Ainsi, dans les années où le blé noir (blé noirci par la carie) est abondant, du mauvais nettoyage préalable que l’on fait subir aux grains résulte nécessairement une farine noircie et contenant des principes vénéneux que la cuisson du pain ne détruit pas et qui attaquent la santé des soldats.

Quelques frais de plus dans l’épuration des blés et la confection du pain de munition seraient plus que compensés par les économies que l’on ferait sur les frais d’hôpital[1]

A Paris, par exception, le pain de munition se fabrique avec un assortiment de farine ainsi composé :

Deux cinquièmes farine dite deuxième : ce sont les farines immédiatement au-dessous de celles propres à la boulangerie de Paris.

Deux cinquièmes farine dites troisième : première qualité des farines bises.

Un cinquième farine dite quatrième : dernière qualité, au-dessous de laquelle viennent immédiatement les remoulages.

Ce mélange donne un pain dont la couleur est assez bonne ; mais son défaut, comme celui de toutes les autres pâtes, c’est de n’être pas assez pétri. On emploie de très grands levains, afin que le pain puisse prendre son apprêt sans qu’on soit dans la nécessité de travailler la pâte. Cette pâte n’est en effet qu’une frase mal desséchée, à laquelle on ne laisse presque pas subir de fermentation 1re, qu’on se hâte de mettre au four et qu’on n’y laisse pas cuire afin d’éprouver le moins possible de déperdition de poids. Pauvre soldat !

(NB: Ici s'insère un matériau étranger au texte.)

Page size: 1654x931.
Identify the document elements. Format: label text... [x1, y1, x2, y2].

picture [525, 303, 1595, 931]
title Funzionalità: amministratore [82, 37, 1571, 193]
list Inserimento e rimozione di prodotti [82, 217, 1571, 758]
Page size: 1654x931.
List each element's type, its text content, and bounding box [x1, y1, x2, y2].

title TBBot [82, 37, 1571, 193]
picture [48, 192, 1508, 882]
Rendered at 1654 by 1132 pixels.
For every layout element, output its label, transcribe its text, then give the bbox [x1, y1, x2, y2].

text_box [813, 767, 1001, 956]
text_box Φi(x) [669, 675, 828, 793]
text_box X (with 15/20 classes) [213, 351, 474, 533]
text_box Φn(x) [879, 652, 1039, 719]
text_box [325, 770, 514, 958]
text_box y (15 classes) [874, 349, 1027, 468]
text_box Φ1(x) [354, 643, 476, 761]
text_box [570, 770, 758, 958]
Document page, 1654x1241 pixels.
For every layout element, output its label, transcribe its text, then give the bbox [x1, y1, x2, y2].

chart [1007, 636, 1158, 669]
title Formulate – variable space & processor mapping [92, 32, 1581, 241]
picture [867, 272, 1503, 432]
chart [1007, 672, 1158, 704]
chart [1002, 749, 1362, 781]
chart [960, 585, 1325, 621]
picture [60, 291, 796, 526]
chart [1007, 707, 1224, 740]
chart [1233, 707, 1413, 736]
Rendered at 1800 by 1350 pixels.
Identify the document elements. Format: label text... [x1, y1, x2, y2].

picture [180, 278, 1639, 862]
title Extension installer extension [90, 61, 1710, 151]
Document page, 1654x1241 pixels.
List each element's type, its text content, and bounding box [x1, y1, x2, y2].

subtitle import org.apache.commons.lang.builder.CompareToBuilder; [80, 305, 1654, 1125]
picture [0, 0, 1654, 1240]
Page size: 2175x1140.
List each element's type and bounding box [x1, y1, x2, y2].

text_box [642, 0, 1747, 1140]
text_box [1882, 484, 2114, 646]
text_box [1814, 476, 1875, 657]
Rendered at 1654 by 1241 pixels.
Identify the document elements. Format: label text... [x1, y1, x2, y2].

Section XIII. — Du biscuit.

On nomme biscuit une sorte de pain très mince et très sec, sous forme de petites galettes, et destiné principalement à la nourriture des marins pendant les longs voyages. Le biscuit doit être fait avec d’excellente farine. Voici comme il se fabrique dans la plupart de nos ports de mer. On prend un levain jeune, dans la proportion de 1/2 kilogr. de levure pour 1 kilogr. de farine. Le délayage des levains se fait comme pour le pain, mais on frase beaucoup plus court et la pâte se fait extrêmement ferme. Le pétrissage fini, on travaille la pâte par parties, en donnant à chacune d’elles la forme d’une galette ronde et aplatie ; on les dispose ensuite sur des tables ou des planches qu’on porte dans un lieu frais ou à l’air, afin qu’il ne s’opère presque point de fermentation. Cela terminé, on chauffe le four bien moins que pour cuire le pain, et dès qu’on a tourné la dernière galette, on commence à enfourner la 1re. On les perce avec un instrument de fer de plusieurs trous à la surface, afin de favoriser la cuisson et l’évaporation de l’humidité. Pour que la galette soit à son point de cuite, elle doit rester environ 2 heures dans le four, qui n’est chauf-

  1. Nous avons parlé à l’article nettoyage des grains, de l’appareil laveur-sécheur que M. de Maupou a établi à Etampes ; la Guerre ne devrait-elle pas, après s’être assurée du mérite de ce système, l’appliquer à toutes ses manutentions militaires ? Un ministre qui adopterait une telle mesure rendrait le plus éminent service au pays ; et cette victoire remportée sur les abus illustrerait l’homme qui saurait y attacher son nom.